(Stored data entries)
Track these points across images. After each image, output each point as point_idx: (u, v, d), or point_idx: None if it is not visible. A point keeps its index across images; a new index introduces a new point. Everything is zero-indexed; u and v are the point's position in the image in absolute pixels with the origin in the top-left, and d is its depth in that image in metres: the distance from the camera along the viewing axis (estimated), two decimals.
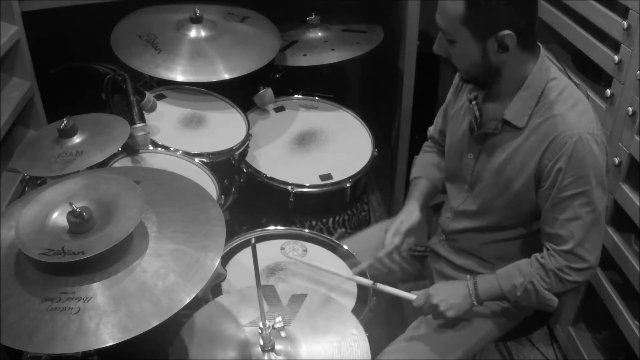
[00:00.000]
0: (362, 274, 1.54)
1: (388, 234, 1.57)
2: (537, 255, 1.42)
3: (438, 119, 1.72)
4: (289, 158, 1.95)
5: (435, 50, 1.39)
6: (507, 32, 1.27)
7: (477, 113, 1.46)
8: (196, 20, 1.93)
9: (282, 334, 1.16)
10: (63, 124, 1.45)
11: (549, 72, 1.37)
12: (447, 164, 1.63)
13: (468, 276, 1.47)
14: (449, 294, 1.45)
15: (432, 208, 1.77)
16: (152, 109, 1.76)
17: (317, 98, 2.17)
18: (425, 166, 1.71)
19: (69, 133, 1.46)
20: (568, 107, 1.34)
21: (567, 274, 1.38)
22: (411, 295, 1.48)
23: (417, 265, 1.79)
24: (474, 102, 1.46)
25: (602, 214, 1.38)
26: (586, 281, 1.44)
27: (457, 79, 1.58)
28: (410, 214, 1.61)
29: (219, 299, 1.32)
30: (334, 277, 1.53)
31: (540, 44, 1.39)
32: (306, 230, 1.71)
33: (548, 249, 1.40)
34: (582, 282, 1.40)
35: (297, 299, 1.30)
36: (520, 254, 1.50)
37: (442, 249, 1.66)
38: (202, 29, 1.93)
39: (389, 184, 2.53)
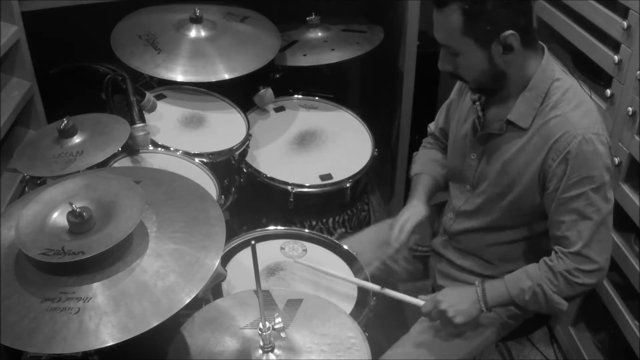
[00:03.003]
0: (367, 278, 1.53)
1: (394, 232, 1.56)
2: (546, 258, 1.40)
3: (440, 117, 1.71)
4: (289, 158, 1.95)
5: (440, 67, 1.39)
6: (509, 32, 1.27)
7: (480, 114, 1.46)
8: (196, 20, 1.93)
9: (282, 334, 1.16)
10: (63, 124, 1.45)
11: (554, 73, 1.37)
12: (449, 164, 1.62)
13: (477, 282, 1.45)
14: (457, 299, 1.43)
15: (435, 208, 1.76)
16: (152, 109, 1.76)
17: (317, 98, 2.17)
18: (427, 162, 1.71)
19: (69, 133, 1.45)
20: (572, 108, 1.34)
21: (575, 277, 1.36)
22: (419, 301, 1.47)
23: (419, 266, 1.78)
24: (477, 103, 1.46)
25: (609, 214, 1.36)
26: (596, 284, 1.40)
27: None
28: (415, 209, 1.60)
29: (218, 301, 1.32)
30: (336, 278, 1.52)
31: (543, 45, 1.39)
32: (306, 230, 1.71)
33: (556, 252, 1.39)
34: (591, 284, 1.38)
35: (293, 303, 1.30)
36: (523, 256, 1.49)
37: (444, 249, 1.66)
38: (202, 29, 1.93)
39: (389, 184, 2.53)
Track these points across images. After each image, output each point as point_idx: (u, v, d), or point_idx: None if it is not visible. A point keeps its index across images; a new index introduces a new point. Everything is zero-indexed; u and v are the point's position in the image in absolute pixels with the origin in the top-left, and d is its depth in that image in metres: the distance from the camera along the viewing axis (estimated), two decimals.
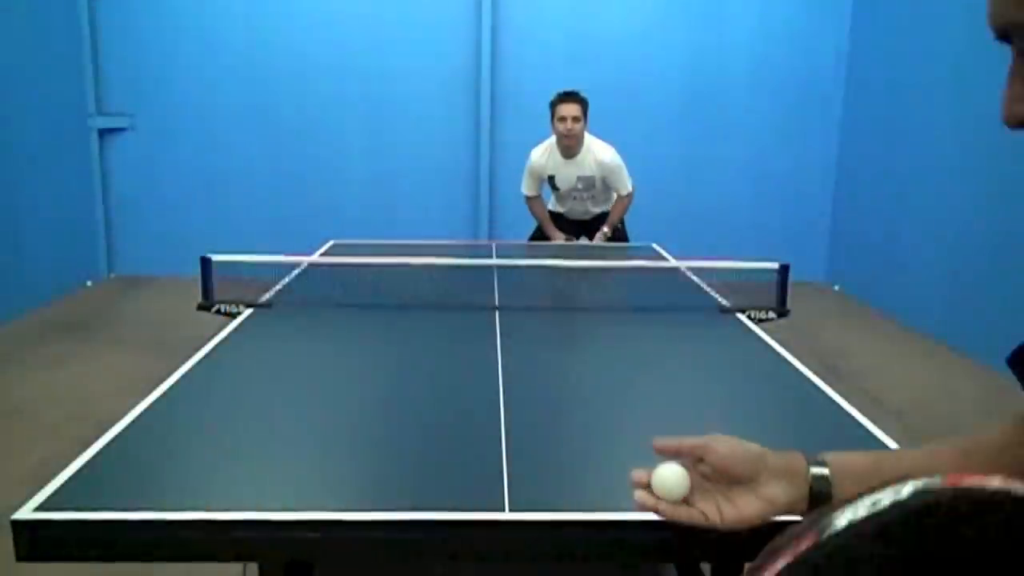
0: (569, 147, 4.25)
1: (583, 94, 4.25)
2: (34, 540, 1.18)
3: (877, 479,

### To do
Return all the records exactly. Skip the pictures.

### Exercise solution
Track these points across images. After each image, output each point as point_idx: (u, v, d), or point_idx: None if it is not visible. A point keeps its index across images; a new index introduces a new point. Everything is zero-indexed; u and v are the point's position in the image in absolute pixels with the origin in the top-left, and d is its depth in that image in metres: the distance from the camera along the viewing axis (estimated), two decimals.
[00:00.000]
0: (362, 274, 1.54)
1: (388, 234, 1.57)
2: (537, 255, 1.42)
3: (438, 119, 1.72)
4: (289, 158, 1.95)
5: (435, 50, 1.39)
6: (507, 32, 1.27)
7: (477, 113, 1.46)
8: (196, 20, 1.93)
9: (282, 334, 1.16)
10: (63, 124, 1.45)
11: (549, 72, 1.37)
12: (447, 164, 1.63)
13: (468, 276, 1.47)
14: (449, 294, 1.45)
15: (432, 208, 1.77)
16: (152, 109, 1.76)
17: (317, 98, 2.17)
18: (425, 166, 1.71)
19: (69, 133, 1.46)
20: (568, 107, 1.34)
21: (567, 274, 1.38)
22: (411, 295, 1.48)
23: (417, 265, 1.79)
24: (474, 102, 1.46)
25: (602, 214, 1.38)
26: (586, 281, 1.44)
27: (457, 79, 1.58)
28: (410, 214, 1.61)
29: (219, 299, 1.32)
30: (334, 277, 1.53)
31: (540, 44, 1.39)
32: (306, 230, 1.71)
33: (548, 249, 1.40)
34: (582, 282, 1.40)
35: (297, 299, 1.30)
36: (520, 254, 1.50)
37: (442, 249, 1.66)
38: (202, 29, 1.93)
39: (389, 184, 2.53)
[00:03.003]
0: (367, 278, 1.53)
1: (394, 232, 1.56)
2: (546, 258, 1.40)
3: (440, 117, 1.71)
4: (289, 158, 1.95)
5: (440, 67, 1.39)
6: (509, 32, 1.27)
7: (480, 114, 1.46)
8: (196, 20, 1.93)
9: (282, 334, 1.16)
10: (63, 124, 1.45)
11: (554, 73, 1.37)
12: (449, 164, 1.62)
13: (477, 282, 1.45)
14: (457, 299, 1.43)
15: (435, 208, 1.76)
16: (152, 109, 1.76)
17: (317, 98, 2.17)
18: (427, 162, 1.71)
19: (69, 133, 1.45)
20: (572, 108, 1.34)
21: (575, 277, 1.36)
22: (419, 301, 1.47)
23: (419, 266, 1.78)
24: (477, 103, 1.46)
25: (609, 214, 1.36)
26: (596, 284, 1.40)
27: None
28: (415, 209, 1.60)
29: (218, 301, 1.32)
30: (336, 278, 1.52)
31: (543, 45, 1.39)
32: (306, 230, 1.71)
33: (556, 252, 1.39)
34: (591, 284, 1.38)
35: (293, 303, 1.30)
36: (523, 256, 1.49)
37: (444, 249, 1.66)
38: (202, 29, 1.93)
39: (389, 184, 2.53)
Track these points across images. After each image, output each point as point_idx: (u, v, d), or point_idx: None if it is not visible. A point keeps its index across images; a new index introduces a new point. Everything is zero-indexed; u and v are the point's position in the image in absolute pixels with the origin in the top-left, and d is its depth in that image in metres: the distance from the camera along the viewing axis (estimated), two decimals.
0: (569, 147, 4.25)
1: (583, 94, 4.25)
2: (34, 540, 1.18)
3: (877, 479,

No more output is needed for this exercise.